Thursday, May 30, 2019

[Presentation] 13th ISSDP Conference, Paris - The impacts of drug testing in Philippine schools

On May 24, 2019, as part of the 13th Conference of the International Society for the Study of Drug Policy (ISSDP) in Paris, France, I presented a paper entitled "The impacts of drug testing in Philippine schools". A policy analysis informed by key informant interviews, government documents, and public discourse, I highlighted the harms of this policy - to the students, to the schools, and to society at large. 

I concluded my presentation with three major points:

- Random drug testing (RDT) poses a risk for students, requires financial and human resources  from the school system, and perpetuates the idea that society must be ‘drug-free’

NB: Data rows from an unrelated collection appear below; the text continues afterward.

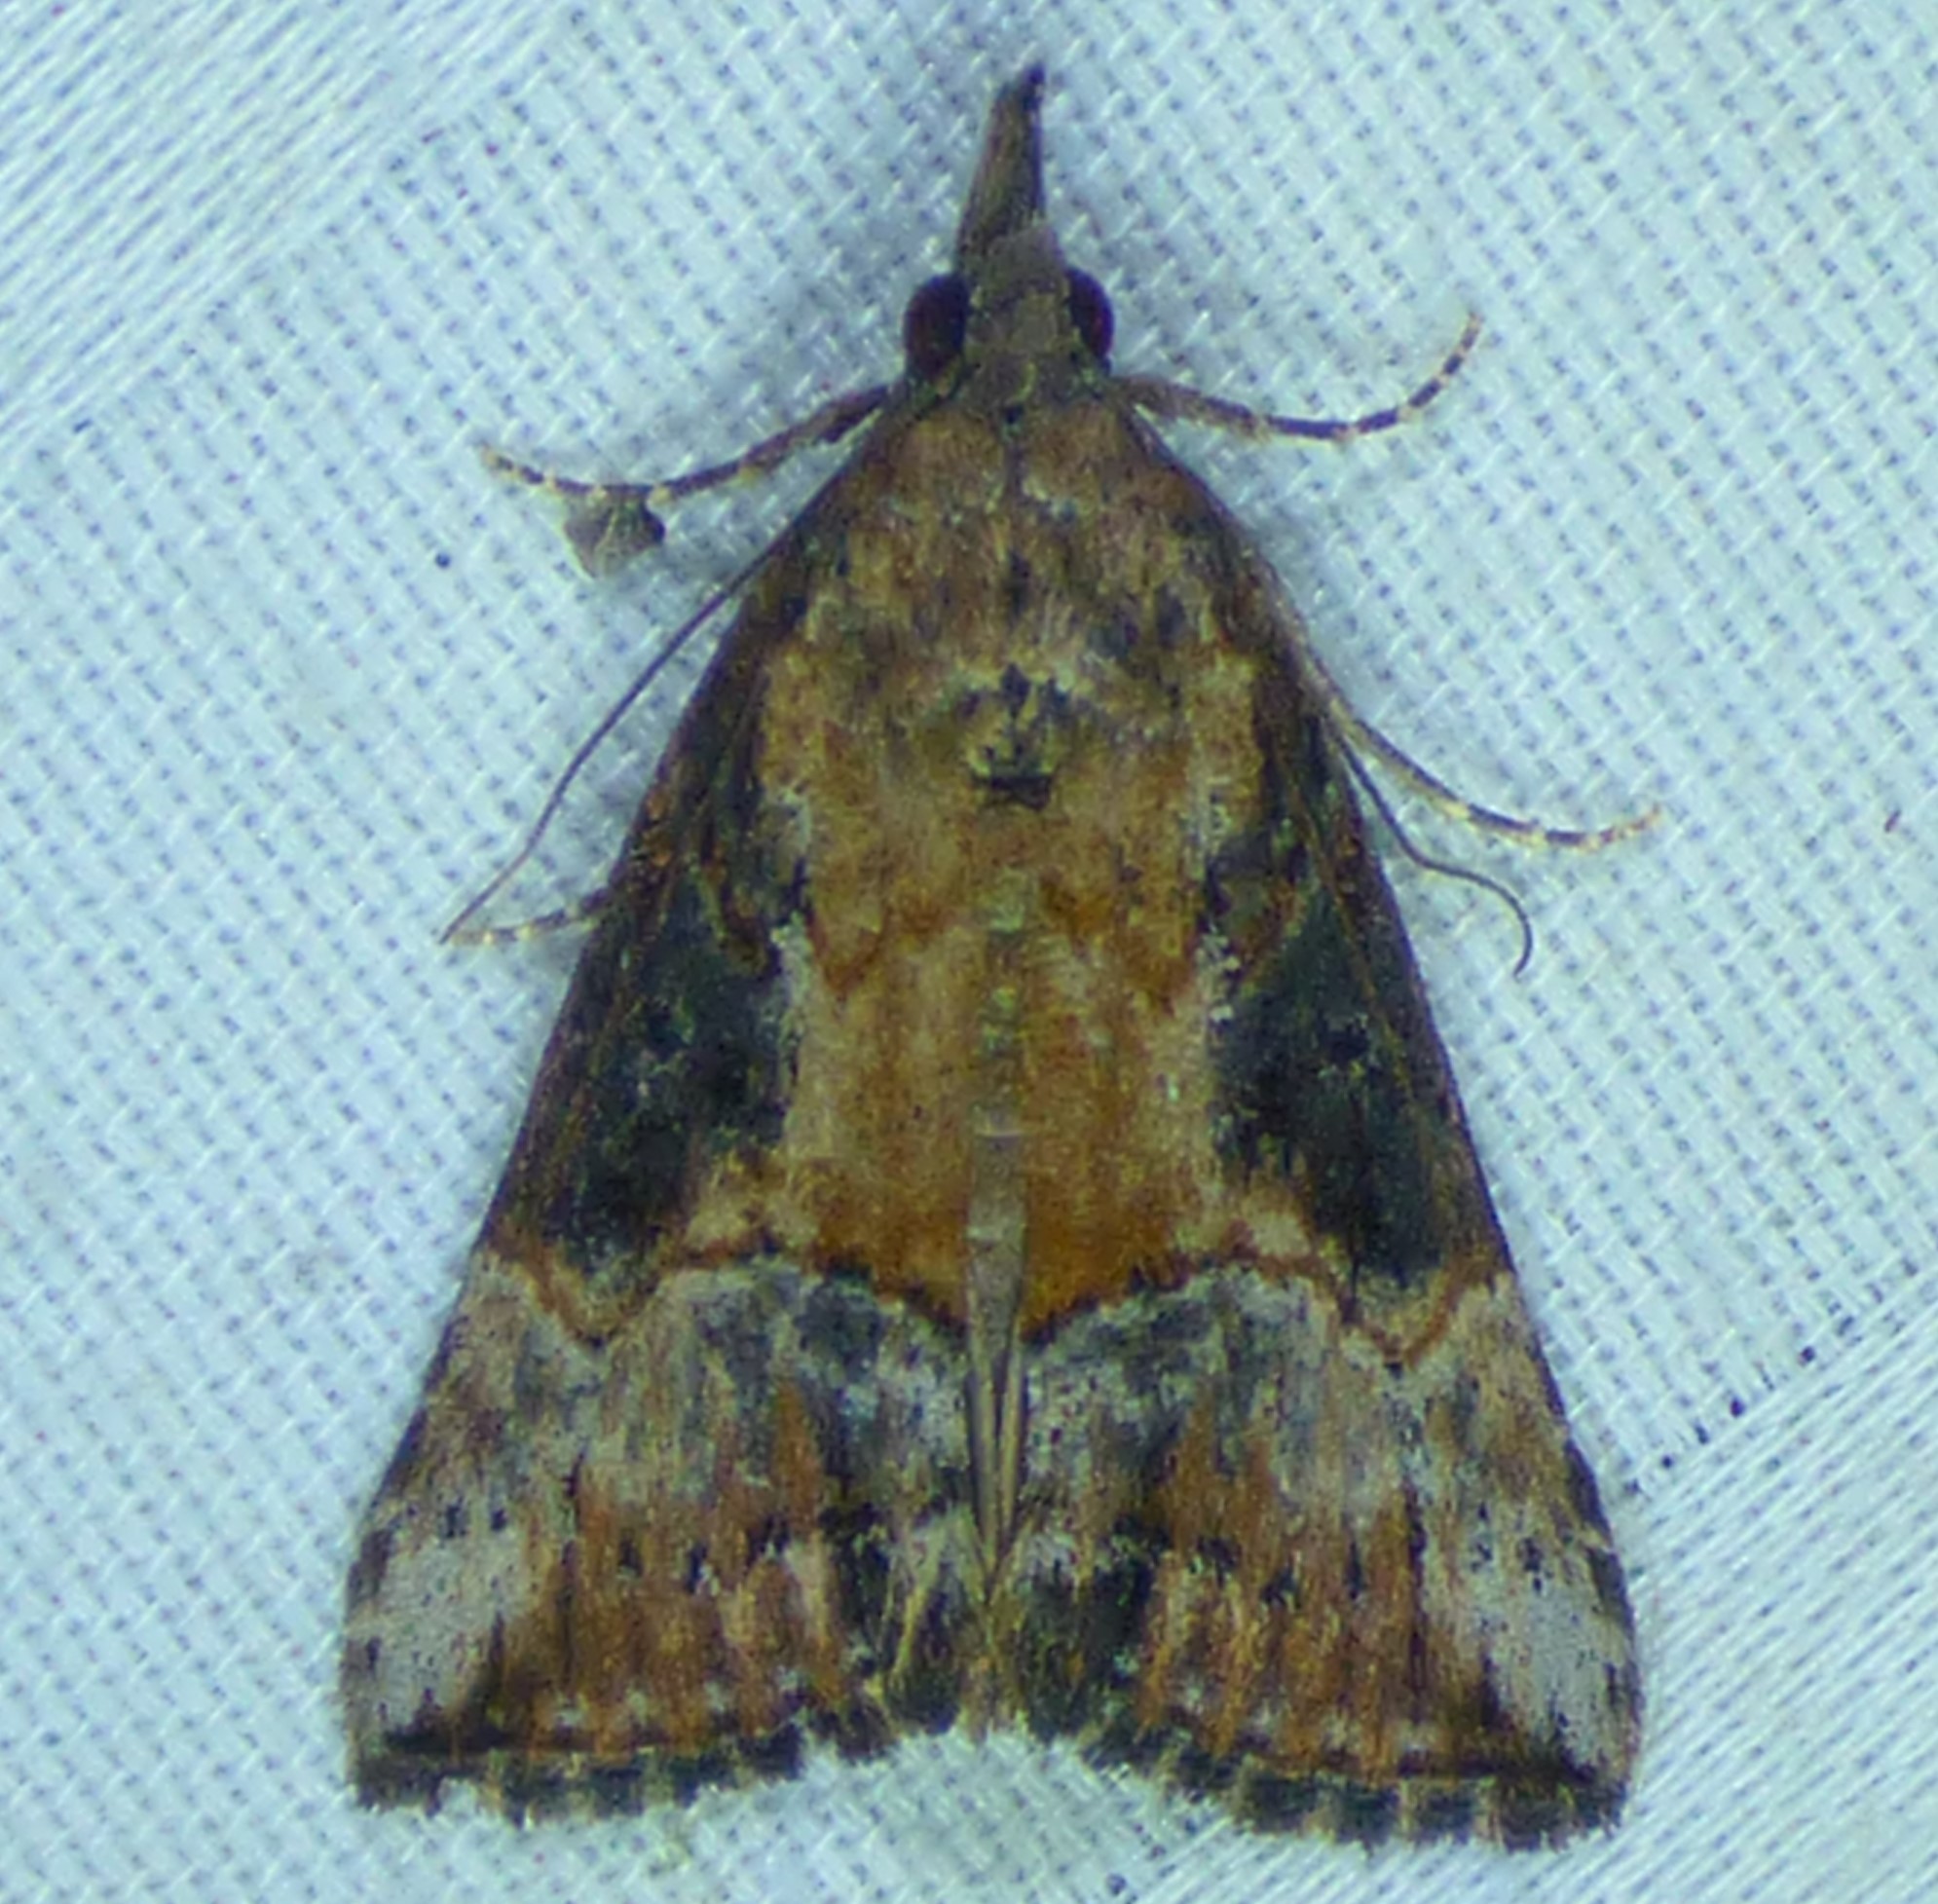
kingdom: Animalia
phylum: Arthropoda
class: Insecta
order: Lepidoptera
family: Erebidae
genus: Hypena
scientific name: Hypena scabra
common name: Green cloverworm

- RDT in Philippine schools has persisted over the past two decades because of its largely uncritical acceptance by government agencies, as well as the social and political efficacies of supporting (or acquiescing) to it.

- Beyond the killings, we need to look at other policies whose harms are more insidious - as these are ones that are more likely to persist 

This is a topic that deserves further exploration (and documentation). For more of my thoughts about it, please see a column that I wrote in January.

Wednesday, May 1, 2019

[Presentation] Columbia University, New York - Interrogating the Philippine 'Drug War'

On April 22-23, 2019, I joined a conference at the Columbia Journalism School in New York City entitled "Violence and Policing in the Philippines, Latin America, and the U.S.", where I presented some insights from historical and ethnographic studies of drugs in the Philippines.

As in previous presentations, I reiterated three main points: First, that Duterte is best seen as a continuation or escalation - not an exception - to Philippine drug policy: one that views drugs as ‘evil’ and sanctions punitive measures; second, the ethnographic picture shows that drugs are ‘useful’ in the everyday lives of young people and therefore any response must consider their socio-economic situations. 

Finally, drawing on my own research, I highlighted how anxiety and fear characterize young people’s outlooks: they view law enforcement as unfair, corrupt, and hypocritical. 

The conference offered various perspectives from Colombia, Mexico, Brazil, US - as well as various voices from the Philippines. Hopefully, a kind of engagement that finds value in Philippines-Latin America comparisons and collaborations will continue. And so will the work that documents and challenges the violent drug policies in the Philippines as well as the conditions that enable them.